BY HAITING HU
Dr. Chris Chao Su has recently joined COM as Assistant Professor in the Division of Emerging Media Studies. Dr. Su uses computational methods to explore how audiences take shape in Internet and mobile media environments. Currently, his research centers on audience consumption of digital media on a global scale. This week, we invited Dr. Su to talk about his research on mobile app consumptions and to share insight into mobile communication research.
Dr. Su’s work has been published in the Journal of Communication, New Media & Society, Journal of Broadcasting and Electronic Media, Journalism and Mass Communication Quarterly, Computers in Human Behavior, International Journal of Communication, and Asian Journal of Communication.
How did you first become interested in mobile communication?
Back to 2016, when I just passed my Ph.D. qualifying examination, an Augmented Reality gaming app suddenly was all the rage in the summer, regardless of generations and nationalities.

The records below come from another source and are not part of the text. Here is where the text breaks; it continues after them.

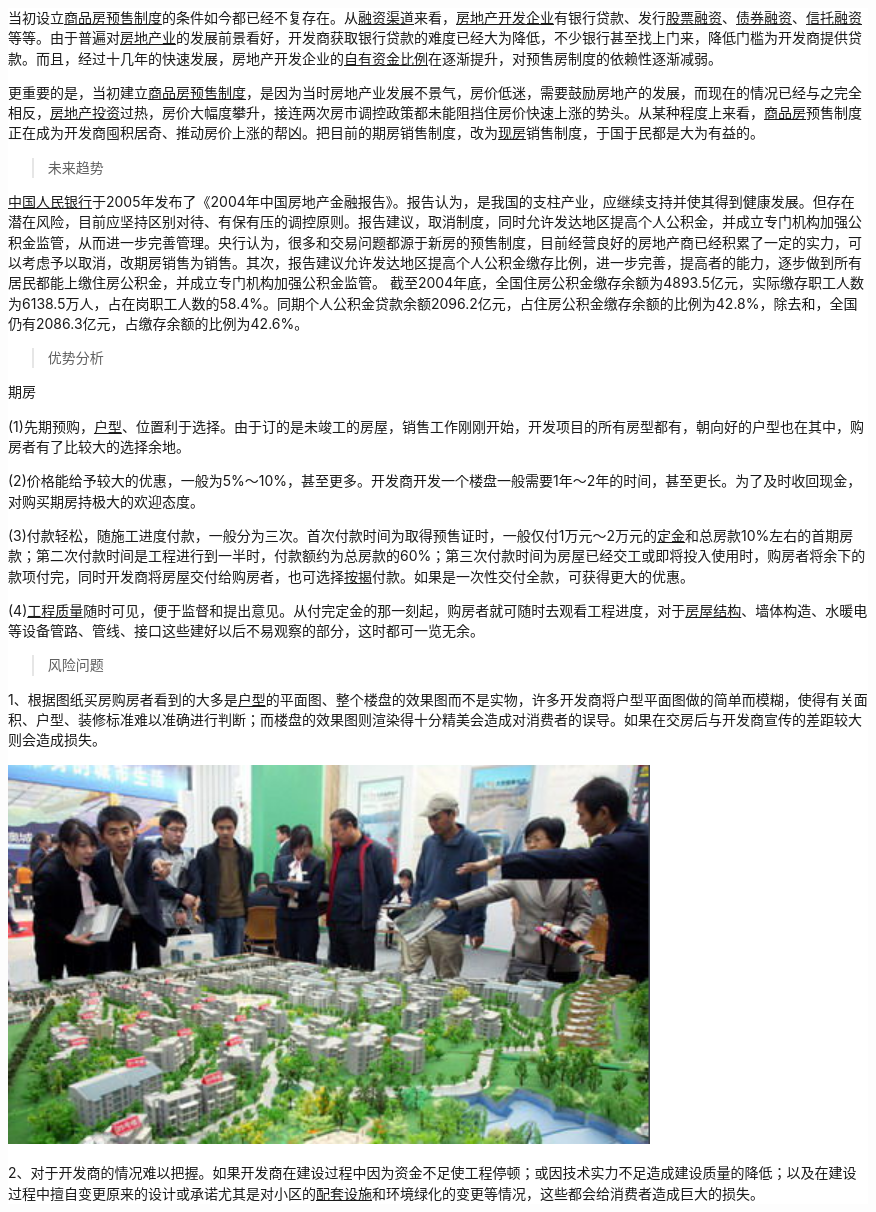 当初设立[商品房预售制度](https://baike.baidu.com/item/商品房预售制度)的条件如今都已经不复存在。从[融资渠道](https://baike.baidu.com/item/融资渠道)来看，[房地产开发企业](https://baike.baidu.com/item/房地产开发企业)有银行贷款、发行[股票融资](https://baike.baidu.com/item/股票融资)、[债券融资](https://baike.baidu.com/item/债券融资)、[信托融资](https://baike.baidu.com/item/信托融资)等等。由于普遍对[房地产业](https://baike.baidu.com/item/房地产业)的发展前景看好，开发商获取银行贷款的难度已经大为降低，不少银行甚至找上门来，降低门槛为开发商提供贷款。而且，经过十几年的快速发展，房地产开发企业的[自有资金比例](https://baike.baidu.com/item/自有资金比例)在逐渐提升，对预售房制度的依赖性逐渐减弱。

更重要的是，当初建立[商品房预售制度](https://baike.baidu.com/item/商品房预售制度)，是因为当时房地产业发展不景气，房价低迷，需要鼓励房地产的发展，而现在的情况已经与之完全相反，[房地产投资](https://baike.baidu.com/item/房地产投资)过热，房价大幅度攀升，接连两次房市调控政策都未能阻挡住房价快速上涨的势头。从某种程度上来看，[商品房](https://baike.baidu.com/item/商品房/1555)预售制度正在成为开发商囤积居奇、推动房价上涨的帮凶。把目前的期房销售制度，改为[现房](https://baike.baidu.com/item/现房)销售制度，于国于民都是大为有益的。

> 未来趋势

[中国人民银行](https://baike.baidu.com/item/中国人民银行)于2005年发布了《2004年中国房地产金融报告》。报告认为，是我国的支柱产业，应继续支持并使其得到健康发展。但存在潜在风险，目前应坚持区别对待、有保有压的调控原则。报告建议，取消制度，同时允许发达地区提高个人公积金，并成立专门机构加强公积金监管，从而进一步完善管理。央行认为，很多和交易问题都源于新房的预售制度，目前经营良好的房地产商已经积累了一定的实力，可以考虑予以取消，改期房销售为销售。其次，报告建议允许发达地区提高个人公积金缴存比例，进一步完善，提高者的能力，逐步做到所有居民都能上缴住房公积金，并成立专门机构加强公积金监管。 截至2004年底，全国住房公积金缴存余额为4893.5亿元，实际缴存职工人数为6138.5万人，占在岗职工人数的58.4%。同期个人公积金贷款余额2096.2亿元，占住房公积金缴存余额的比例为42.8%，除去和，全国仍有2086.3亿元，占缴存余额的比例为42.6%。

>  优势分析

期房

(1)先期预购，[户型](https://baike.baidu.com/item/户型)、位置利于选择。由于订的是未竣工的房屋，销售工作刚刚开始，开发项目的所有房型都有，朝向好的户型也在其中，购房者有了比较大的选择余地。

(2)价格能给予较大的优惠，一般为5%～10%，甚至更多。开发商开发一个楼盘一般需要1年～2年的时间，甚至更长。为了及时收回现金，对购买期房持极大的欢迎态度。

(3)付款轻松，随施工进度付款，一般分为三次。首次付款时间为取得预售证时，一般仅付1万元～2万元的[定金](https://baike.baidu.com/item/定金)和总房款10%左右的首期房款；第二次付款时间是工程进行到一半时，付款额约为总房款的60%；第三次付款时间为房屋已经交工或即将投入使用时，购房者将余下的款项付完，同时开发商将房屋交付给购房者，也可选择[按揭](https://baike.baidu.com/item/按揭)付款。如果是一次性交付全款，可获得更大的优惠。

(4)[工程质量](https://baike.baidu.com/item/工程质量)随时可见，便于监督和提出意见。从付完定金的那一刻起，购房者就可随时去观看工程进度，对于[房屋结构](https://baike.baidu.com/item/房屋结构)、墙体构造、水暖电等设备管路、管线、接口这些建好以后不易观察的部分，这时都可一览无余。

> 风险问题

1、根据图纸买房购房者看到的大多是[户型](https://baike.baidu.com/item/户型)的平面图、整个楼盘的效果图而不是实物，许多开发商将户型平面图做的简单而模糊，使得有关面积、户型、装修标准难以准确进行判断；而楼盘的效果图则渲染得十分精美会造成对消费者的误导。如果在交房后与开发商宣传的差距较大则会造成损失。

<img src="assets/1569560732219.png" alt="1569560732219" style="zoom:150%;" />

2、对于开发商的情况难以把握。如果开发商在建设过程中因为资金不足使工程停顿；或因技术实力不足造成建设质量的降低；以及在建设过程中擅自变更原来的设计或承诺尤其是对小区的[配套设施](https://baike.baidu.com/item/配套设施)和环境绿化的变更等情况，这些都会给消费者造成巨大的损失。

AR mania was everywhere – a gathering of players, consciously and unconsciously getting together, holding their mobile phones to wave around – and, of course, I was one of them. You may guess what this mobile game is – Pokémon Go. My partner was so angry about my obsession with Pokémon Go that it even caused some arguments!
That was when I started to become interested in the field of mobile communication. And I am still deeply interested in some questions that I had in mind back then – what drove people, with such diverse sociodemographic backgrounds, to be physically present at random places? Did Pokémon Go, as a media technology, led to de-territorialization as the classic book No Sense of Place argued, or actually created a new sense of place like the giant digital LED screens in Times Square? Such pervasive mobile games like Pokémon Go further dispel boundaries between online and offline worlds but at the same time, the consumption of these mobile apps also reflect the patterns of people’s everyday life, or reflect shared personalities, behaviors, and media preferences of a certain group of people. Then, I couldn’t help to ask what factors affect the patterns of mobile media consumption in our everyday life and eventually lead to the creation of new sense!

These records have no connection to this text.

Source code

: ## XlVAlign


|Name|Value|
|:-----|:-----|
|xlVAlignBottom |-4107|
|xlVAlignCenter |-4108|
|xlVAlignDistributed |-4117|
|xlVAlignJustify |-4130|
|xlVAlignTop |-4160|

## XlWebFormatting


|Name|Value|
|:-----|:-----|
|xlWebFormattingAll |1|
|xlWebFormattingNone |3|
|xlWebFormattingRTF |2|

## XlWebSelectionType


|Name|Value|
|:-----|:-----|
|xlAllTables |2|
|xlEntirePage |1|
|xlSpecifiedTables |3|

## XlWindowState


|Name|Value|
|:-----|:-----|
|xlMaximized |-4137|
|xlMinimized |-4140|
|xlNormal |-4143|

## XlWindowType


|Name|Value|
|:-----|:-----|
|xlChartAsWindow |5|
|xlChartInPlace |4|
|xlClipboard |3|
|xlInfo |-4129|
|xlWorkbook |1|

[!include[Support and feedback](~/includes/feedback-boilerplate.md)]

I never thought that my interest with mobile communication and media audience would be established in the summer of 2016, just because of a short period of game addiction.
Could you please tell us a little about your research on mobile app consumptions?
My current research centers on mobile app use on a global scale. I focus on how mobile audiences consume apps using passively metered tracking data around the world. Empirically, my study compares audience networks of shared usage among demographic groups with structural and contextual variables, such as market shares and geo-linguistic distance, combining network analysis and traditional regression analyses. One article following this research line has been published on the International Journal of Communication, focusing on the similarities and differences of mobile app consumption in the Greater China area. A more comprehensive study that including more than the data from 155 countries is under development.
Su, C.C. & Zhang, X. (2019). Circulating mobile apps in Greater China: Examining the cross-regional degree in App markets. International Journal of Communication, 13, 2355–2375.
What is the most prominent finding from this research?
I found that usage pattern in the global North dominates consumption patterns in other peripheral regions through developing a homogeneous digital infrastructure, but regional patterns differentiate in terms of content preference and cultural proximity. Also, my investigation illustrates that the prevalence of emerging media technologies, especially the mobile device, does not reduce the socioeconomic disparities in poor and minority regions but creates a “mobile Internet underclass” emerging from a growing global community of the mobile-only population. I contend that both cultural and institutional structures, such as language, geography and Internet infrastructures respectively, affect patterns of digital media consumption around the world.
How will this research contribute to future researchers and studies?
Many theories of global cultural consumption suggest that Western media dominate international flows because of institutional factors such as wealth and market size. Other theories claim that audiences consume culturally proximate products based on factors such as language and identity. My research provides an opportunity to simultaneously assess the power of both cultural and institutional factors in explaining media choice in the global app markets. To test these propositions, I employ network analysis, with a focus on aggregate audience behavior.